K. Conflicts. The Company acknowledges that ▇▇▇▇▇▇▇▇▇▇ and its affiliates may have and may continue to have investment banking and other
relationships with parties other than the Company pursuant to which ▇▇▇▇▇▇▇▇▇▇ may acquire information of interest to the Company. ▇▇▇▇▇▇▇▇▇▇ shall have no obligation to disclose such information to the Company or to use such information in
connection with any contemplated transaction.
L. Anti-Money Laundering. To help the United States government fight the funding of terrorism and money laundering, the
federal laws of the United States require all financial institutions to obtain, verify and record information that identifies each person with whom they do business. This means ▇▇▇▇▇▇▇▇▇▇ must ask the Company for certain identifying information,
including a government-issued identification number (e.g., a U.S. taxpayer identification number) and such other information or documents that ▇▇▇▇▇▇▇▇▇▇ considers appropriate to verify the Company’s identity, such as certified articles of
incorporation, a government-issued business license, a partnership agreement or a trust instrument.

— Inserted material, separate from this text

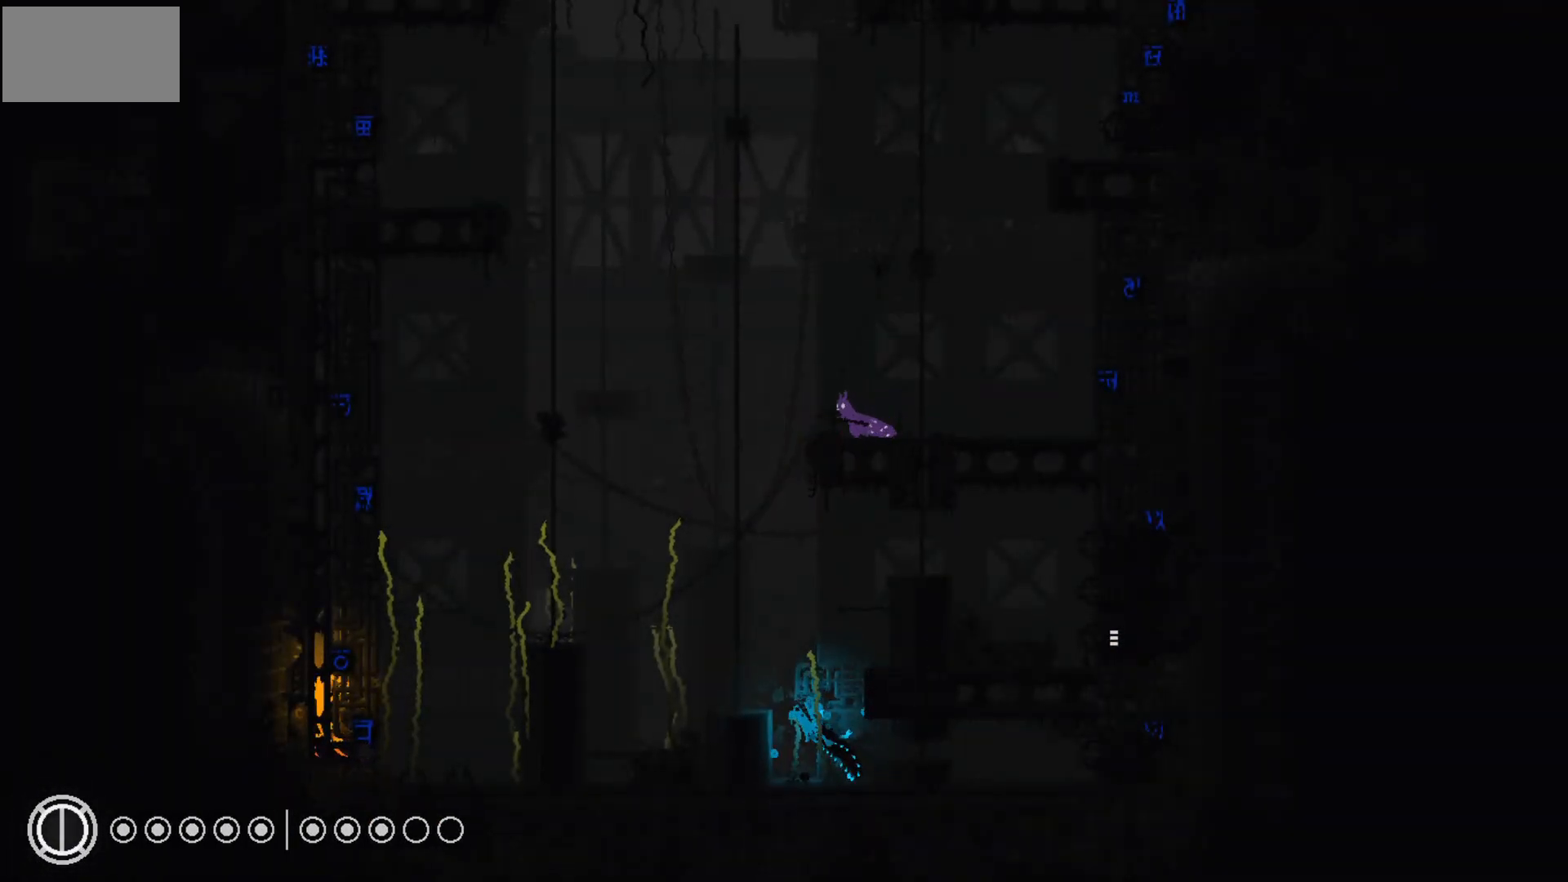
{"keys": ["up"], "mouse_move": "up", "events": [[66, "j", "down"], [66, "up", "down"], [300, "j", "up"], [500, "left", "up"]]}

M. Miscellaneous. The Company represents and warrants that it has all requisite power and authority to enter into and carry out the terms and
provisions of this Agreement and the execution, delivery and performance of this Agreement does not breach or conflict with any agreement, document or instrument to which it is a party or bound. Furthermore, the Company represents and warrants that
no consent, permit, waiver, approval or authorization of any third party in connection with the execution, delivery and performance by the Company of this Agreement or an Offering, is required or has not been obtained. This Agreement shall not be
modified or amended except in writing signed by ▇▇▇▇▇▇▇▇▇▇ and the Company. This Agreement shall be binding upon and inure to the benefit of both ▇▇▇▇▇▇▇▇▇▇ and the Company and their respective assigns, successors, and legal representatives. This
Agreement constitutes the entire agreement of ▇▇▇▇▇▇▇▇▇▇ and the Company with respect to the subject matter hereof and supersedes any prior agreements with respect to the subject matter hereof. If any provision of this Agreement is determined to be
invalid or unenforceable in any respect, such determination will not affect such provision in any other respect, and the remainder of the Agreement shall remain in full force and effect. This Agreement may be executed in counterparts (including
electronic counterparts), each of which shall be deemed an original but all of which together shall constitute one and the same instrument. Signatures to this Agreement transmitted by electronic mail in “portable document format” (.pdf) form, or by
any other electronic means intended to preserve the original graphic and pictorial appearance of a document, will have the same effect as physical delivery of the paper document bearing the original signature. The undersigned hereby consents to
receipt of this Agreement in electronic form and understands and agrees that this Agreement may be signed electronically. In the event that any signature is delivered by electronic mail (including any electronic signature covered by the U.S. federal
ESIGN Act of 2000, Uniform Electronic Transactions Act, the Electronic Signatures and Records Act or other applicable law, e.g., ▇▇▇.▇▇▇▇▇▇▇▇.▇▇▇) or otherwise by electronic transmission evidencing an intent to sign this Agreement, such electronic
mail or other electronic transmission shall create a valid and binding obligation of the undersigned with the same force and effect as if such signature were an original. Execution and delivery of this Agreement by electronic mail or other electronic
transmission is legal, valid and binding for all purposes.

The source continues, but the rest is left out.